I must point out that when the Prodigal Son did meet his Father he recited that He offended God and then his Father when he fulfilled his repentance offer. He first repented to God.  For some of us that is the only person we can repent to, because it is the only person we have each offended in some degree. If we have offended another and that person has refused to accept our repentance offer and does not reconcile, then we each must depart from that person leaving the door of reconciliation open for the offended party to walk through when that party deem it needful or when God has touched that person's heart to do so.  I have found this to work out well.  If you do not leave the offering for reconciliation for the offended party to complete and harbor bitterness and unforgiveness in your heart, beware that God will not let you continue to full recovery, because you now have made your focus that offended party in the place of the vision that God gave you of the life you ought to be living.  You will stay there until you let the offer of reconciliation stay open.   God deals justly with those who offends his will, forgiving those who sincerely repents and reconciles them back into his family.  He  chastises those who disobey.  What is His will between offender and the offended that are believers?  Forgiveness and restitution,  but there can be no restitution without forgiveness.  For Jesus has said:

For if ye forgive men their trespasses, your heavenly Father will also forgive you: But if ye forgive not men their trespasses, neither will your Father forgive your trespasses.-Jesus (Matthew 6:14+15)
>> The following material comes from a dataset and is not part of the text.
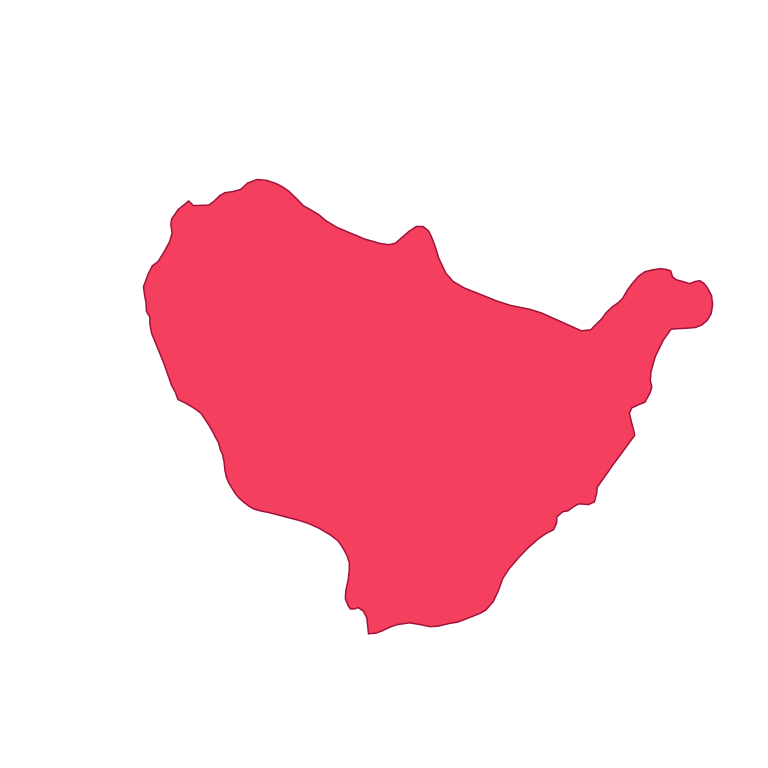 outline of Ndolou, Ngounié, Gabon, rotated 296°
{"feature_id": "22940354B46648613640917", "entity_name": "Ndolou", "entity_type": "district", "adm_level": 2, "iso_a3": "GAB", "parent_name": "Gabon", "parent_adm1": "Ngounié", "projection": "mercator", "projection_center": [10.279, -1.522], "detail": "fine", "context": "isolated", "style": "filled", "palette": "rose", "viewbox_px": 768, "rotation_deg": 296, "n_neighbors": 0, "source": "geoboundaries", "source_scale": "gbopen_adm2", "svg_char_len": 2403}
<svg xmlns="http://www.w3.org/2000/svg" viewBox="0 0 768 768"><g transform="rotate(296 384 384)"><path d="M611.4,592.0L610.6,587.1L608.8,581.8L604.6,575.7L599.3,569.3L592.6,565.6L581.9,562.8L575.2,561.6L565.5,560.9L559.8,558.9L553.1,555.2L544.9,552.2L538.3,551.2L532.3,549.1L523.3,546.0L518.3,537.9L516.9,494.6L515.0,482.2L510.1,463.3L508.0,448.7L507.2,436.6L505.5,414.0L506.5,401.1L510.6,391.2L521.1,378.0L529.8,370.0L536.6,362.7L541.0,357.2L542.7,350.1L539.8,344.0L532.5,339.7L523.3,335.8L515.7,332.6L511.4,327.5L508.7,319.3L505.8,303.0L504.1,272.6L505.3,260.3L507.5,251.5L508.4,242.0L508.9,233.5L512.1,224.6L515.5,214.1L516.7,206.6L516.9,199.3L515.7,189.8L512.3,180.4L504.8,173.3L496.1,169.9L490.7,163.8L486.1,157.0L481.5,153.9L473.5,151.0L467.9,148.0L460.8,134.4L462.9,128.3L450.6,122.5L439.2,120.8L433.9,122.5L426.8,127.4L418.3,128.9L406.0,128.4L395.0,127.2L388.7,124.0L379.5,123.8L365.9,125.2L360.0,129.1L352.3,134.7L345.2,138.6L341.3,144.4L335.5,147.1L327.7,152.9L306.4,176.7L289.4,194.0L285.2,200.0L279.7,205.6L279.8,213.2L279.4,219.6L278.8,225.3L277.4,232.5L269.9,245.2L265.2,252.1L261.7,256.6L258.9,260.8L253.3,265.6L249.7,270.0L243.3,274.8L236.9,278.7L231.0,283.3L227.3,287.5L220.5,298.1L218.0,303.5L216.1,310.4L214.9,316.7L214.6,321.9L215.8,328.7L217.7,335.7L219.7,345.0L221.6,355.1L223.9,366.2L225.4,376.1L225.9,388.7L224.8,401.9L223.0,411.1L219.4,417.8L213.9,425.6L208.2,431.2L200.3,434.9L191.7,437.8L181.3,440.3L174.0,443.4L168.9,449.2L167.1,452.4L169.0,456.2L171.7,458.8L170.9,464.7L166.5,470.9L160.5,474.7L152.7,479.6L156.6,486.0L161.2,490.5L167.6,495.5L173.2,500.9L180.4,511.4L183.8,522.5L186.0,531.7L189.8,538.4L197.3,547.6L202.3,554.6L207.7,559.7L219.8,570.7L225.4,574.6L236.3,577.6L248.6,577.4L261.2,576.0L272.2,577.3L287.3,581.2L299.0,585.0L312.6,590.6L321.2,595.5L327.4,600.3L334.6,600.1L340.3,597.6L347.6,600.7L350.6,604.9L356.3,607.9L361.4,611.3L363.3,615.5L365.2,620.6L370.3,624.8L378.9,623.1L384.8,620.9L401.7,623.7L411.3,625.1L419.9,626.8L447.8,631.8L450.5,629.8L458.3,623.1L465.1,617.5L471.0,617.1L476.9,621.9L482.1,626.5L492.8,627.0L498.7,626.0L503.8,621.9L512.3,618.5L527.4,615.8L545.8,615.8L559.0,618.0L561.9,622.6L566.2,630.6L571.3,639.1L576.4,643.8L583.2,646.7L590.8,647.2L599.5,644.5L607.1,639.6L612.4,632.3L614.8,627.2L615.3,622.6L612.4,618.5L608.3,614.9L607.1,607.8L605.8,601.0L606.8,596.4L611.4,592.0Z" fill="#f43f5e" stroke="#9f1239" stroke-width="1.5"/></g></svg>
Also Read Matthew 18:21-35 a parable on forgiveness.

And when ye stand praying, forgive, if ye have ought against any: that your Father also which is in heaven may forgive you your trespasses.  But if ye do not forgive, neither will your Father which is in heaven forgive your trespasses.-Jesus (Mark 11:25+26)

Judge not, and ye shall not be judged: condemn not, and ye shall not be condemned: forgive, and ye shall be forgiven: -Jesus (Luke 6:37)

Take heed to yourselves: If thy brother trespass against thee, rebuke him; and if he repent, forgive him. And if he trespass against thee seven times in a day, and seven times in a day turn again to thee, saying, I repent; thou shalt forgive him.-Jesus (Luke 17:3+4)

We are obligated to forgive, if someone offends us and they make an offering of repentance.  Forgiveness is the other side of Repentance, when one of us chooses not to forgive another when close the door of reconciliation.   So without repentance and forgiveness, reconciliation is not possible.  If any one of us is walking in un-forgiveness  toward another God's forgiveness toward you is limited to the degree of un-forgiveness you enforce upon another repenting soul.  

The Prodigal Son not only made an offer of repentance, he also stated his willingness to make restitution for his actions and decisions.  Now in the Prodigal Son's case the Father was open to Forgive and restore him.  This is not the case for everyone.  Sometimes you can not receive the forgiveness for your offering of repentance because the person is too far away in an unknown location or deceased by the time for you to reach that person.  If you make your offering of repentance to God first,  it will be acceptable for you to continue on the path of recovery.  If you did not make your offering of repentance first to God and make it your focus to receive forgiveness from the party that you can not receive it from, you will become depressed and obsessed with everyone that is going through a similar situation. You can become disillusioned again thinking that you have failed in making your recovery.  Just remember that God is not a man, that he should lie and what he has said through his Son is still available to you.  This is why the Christian walk is a deliberate walk of faith in God's grace. For no one is perfect, and no one is without need of the forgiveness of God.

So what did we learn? We learned that Reconciliation is made complete through forgiveness. That God's grace allows us to continue on the path of recovery, even though receiving forgiveness from the offended party is not achievable.  We learned that we each need to repent to God first and to the offender second.  We learned that by following the path of recovery we can hold on to our faith in God through Christ.